Economic/Social: "Deindustrialization"—factories at home might close down because it's cheaper to produce overseas, leading to job losses for local workers.

Memory Aid: The "Home & Host" Checklist
When writing an essay, always check for E-E-S:
1. Economic (Money/Jobs)
2. Environmental (Nature/Pollution)
3. Social (People/Skills/Rights)

Key Takeaway: TNCs bring a mix of benefits and challenges. While they create jobs and wealth, they can also cause pollution and job losses in their home countries.


4. Common Mistakes & Study Tips

Common Mistake 1: Thinking TNCs only move to poor countries for cheap labour.
Correction: TNCs also move to rich countries to be closer to their customers or to access high-tech research centers!

Common Mistake 2: Confusing "Home" and "Host."
Correction: Home = Where the company was born (e.g., Apple is USA).
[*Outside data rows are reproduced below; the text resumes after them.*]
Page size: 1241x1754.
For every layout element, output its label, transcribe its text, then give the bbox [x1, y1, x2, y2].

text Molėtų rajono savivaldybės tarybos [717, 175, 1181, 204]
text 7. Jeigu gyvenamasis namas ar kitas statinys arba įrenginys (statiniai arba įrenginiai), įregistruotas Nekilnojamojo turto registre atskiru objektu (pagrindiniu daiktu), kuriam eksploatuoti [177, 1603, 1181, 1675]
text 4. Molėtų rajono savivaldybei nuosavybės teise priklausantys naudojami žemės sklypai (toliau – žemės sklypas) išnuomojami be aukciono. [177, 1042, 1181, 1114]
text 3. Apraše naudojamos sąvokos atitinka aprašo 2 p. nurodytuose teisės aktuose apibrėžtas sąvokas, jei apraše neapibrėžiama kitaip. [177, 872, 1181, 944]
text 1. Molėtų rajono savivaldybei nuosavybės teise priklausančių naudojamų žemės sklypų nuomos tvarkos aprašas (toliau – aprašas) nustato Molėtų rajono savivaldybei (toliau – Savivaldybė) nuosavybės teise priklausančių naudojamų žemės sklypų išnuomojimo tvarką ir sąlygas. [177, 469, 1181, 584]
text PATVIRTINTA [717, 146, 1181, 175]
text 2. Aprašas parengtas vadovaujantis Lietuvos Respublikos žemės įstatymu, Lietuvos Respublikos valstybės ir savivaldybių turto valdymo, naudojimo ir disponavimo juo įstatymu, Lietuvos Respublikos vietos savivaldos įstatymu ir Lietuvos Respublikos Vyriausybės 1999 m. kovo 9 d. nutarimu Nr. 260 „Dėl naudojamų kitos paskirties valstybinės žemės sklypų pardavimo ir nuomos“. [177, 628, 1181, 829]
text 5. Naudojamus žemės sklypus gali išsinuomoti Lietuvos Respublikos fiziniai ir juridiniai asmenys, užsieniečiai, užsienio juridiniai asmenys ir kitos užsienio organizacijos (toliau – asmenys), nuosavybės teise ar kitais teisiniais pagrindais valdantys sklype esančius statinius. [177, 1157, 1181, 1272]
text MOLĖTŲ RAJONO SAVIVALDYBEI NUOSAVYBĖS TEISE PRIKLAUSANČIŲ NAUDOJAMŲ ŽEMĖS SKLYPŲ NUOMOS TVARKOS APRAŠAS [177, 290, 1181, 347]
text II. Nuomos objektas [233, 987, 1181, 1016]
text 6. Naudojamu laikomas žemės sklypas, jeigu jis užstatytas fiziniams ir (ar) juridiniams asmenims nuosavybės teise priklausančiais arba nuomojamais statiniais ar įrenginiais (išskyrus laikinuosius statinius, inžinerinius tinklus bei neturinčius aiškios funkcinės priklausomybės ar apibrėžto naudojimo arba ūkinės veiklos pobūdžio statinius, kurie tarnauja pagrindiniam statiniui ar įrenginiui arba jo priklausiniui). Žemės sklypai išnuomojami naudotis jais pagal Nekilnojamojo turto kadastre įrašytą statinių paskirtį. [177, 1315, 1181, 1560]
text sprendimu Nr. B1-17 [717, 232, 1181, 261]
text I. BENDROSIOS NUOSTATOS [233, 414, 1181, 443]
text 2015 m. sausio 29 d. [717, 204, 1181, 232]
Host = Where they are "guests" (e.g., Apple's factories in China).

Quick Review Box:
TNC: A company operating in many countries.
GPN: The web of sourcing, making, and selling products globally.
Interdependence: Countries relying on each other through trade and money.
Impacts: Can be Economic, Environmental, or Social.

Final Tip: When you see a news story about a company opening a new factory or closing an old one, try to identify the GPN steps. Is it Sourcing? Transformation? It’s a great way to practice!